Knut set Sissel down on a boulder when they reached a grassy little pond in a field. The horses plunged knee deep into the water and drank heavily.
Stieg, Owen, and Hanne began to talk about the journey ahead. Sissel was going to call them to her when McKray came to her side.
“Miss Hemstad,” he said, looking out over the little pond.
“Mr. McKray.”
“I credit myself that before all this I grasped how … singular and unique you are among young ladies. But I couldn’t have known how tough you are. What you’ve endured … it’s flat-out astonishing.”
Sissel studied him. His jacket was missing, his shirt sleeves rolled up and stained with sweat. His trousers were rumpled and torn. He’d been cut on the cheek
, by rock, no doubt; the blood had dried where it ran.
His face was drawn and tired, but his hazel eyes shone with emotion.
“When I thought … when we all thought you were dead…”
He coughed. Shook his head. Fell back to silence.
“I am so thankful for the assistance you gave us, Mr. McKray,” she said. “You are a good friend. A true friend. If it hadn’t been for you, and the men you brought, I would be dead now.”

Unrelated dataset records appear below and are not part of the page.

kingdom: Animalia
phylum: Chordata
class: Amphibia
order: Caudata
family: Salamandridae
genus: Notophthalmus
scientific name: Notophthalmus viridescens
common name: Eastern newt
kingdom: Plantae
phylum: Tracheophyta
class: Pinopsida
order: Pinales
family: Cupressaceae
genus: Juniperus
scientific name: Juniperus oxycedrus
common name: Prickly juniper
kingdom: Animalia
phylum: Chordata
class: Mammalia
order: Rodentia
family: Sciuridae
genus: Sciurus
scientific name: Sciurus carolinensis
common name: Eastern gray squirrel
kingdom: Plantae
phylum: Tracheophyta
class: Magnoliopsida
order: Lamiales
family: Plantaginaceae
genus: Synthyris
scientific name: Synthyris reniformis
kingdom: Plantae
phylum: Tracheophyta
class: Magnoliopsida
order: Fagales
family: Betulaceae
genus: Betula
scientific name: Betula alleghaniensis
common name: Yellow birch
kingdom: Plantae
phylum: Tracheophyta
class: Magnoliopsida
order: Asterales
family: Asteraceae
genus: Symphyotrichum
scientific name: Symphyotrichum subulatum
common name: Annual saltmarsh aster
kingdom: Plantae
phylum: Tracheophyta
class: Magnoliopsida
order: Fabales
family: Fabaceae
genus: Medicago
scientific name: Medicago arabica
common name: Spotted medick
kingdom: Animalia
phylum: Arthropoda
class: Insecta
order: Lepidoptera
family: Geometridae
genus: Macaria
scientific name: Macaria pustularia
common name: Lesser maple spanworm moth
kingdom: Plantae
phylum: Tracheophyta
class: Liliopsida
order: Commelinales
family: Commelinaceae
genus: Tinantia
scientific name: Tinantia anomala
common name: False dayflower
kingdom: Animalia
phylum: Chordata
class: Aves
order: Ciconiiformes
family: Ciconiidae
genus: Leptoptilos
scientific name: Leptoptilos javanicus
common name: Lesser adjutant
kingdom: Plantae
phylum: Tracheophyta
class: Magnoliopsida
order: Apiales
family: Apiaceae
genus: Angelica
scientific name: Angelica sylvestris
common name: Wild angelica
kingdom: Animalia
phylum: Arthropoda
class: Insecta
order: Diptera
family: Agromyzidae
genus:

He shook his head. Sissel looked away, allowing him privacy by which to wipe his eyes.
“Your brother told me that you all want me to go back to Carter,” he said. “To keep an eye out for the Baron and to watch what happens at the store. To throw the law off you, when they ask questions … but I’d rather come with you, if there’s going to be a fight. I’m a good shot and I’m strong—”
Sissel laid her slight, pale hand on top of one of McKray’s.
“We will deal with the Baron.”
“You know, if the Pinkertons have been spying on you for so long, he probably knows where Owen’s family’s ranch is. They may have someone watching it even now…”
“It’s time for us to meet the Baron Fjelstad. If you can keep the town safe, and look in on the Oswalds, please, that would be a gift.”
“I’ll do it,” he said. “And after … may I come to call? I’ll do it right this time. I’ll do everything right.”
McKray moved his hand, revolving it so that Sissel’s hand dropped into his. The physical warmth of his hand enveloped hers. She remembered how his touch made her feel—safe and grounded and whole.
“Yes,” she told him, the word itself making her shy to speak aloud.
“Could I ask a favor of you, then?” he said.
She looked up and met his eyes.
“Would you call me Isaiah?”
“All right,” she said. “Then, Isaiah, you must call me Sissel.”
“I will, Sissel.” He was smiling at her now, a grin that infected her with its happiness, bleak circumstances notwithstanding. “Sissel, I will.”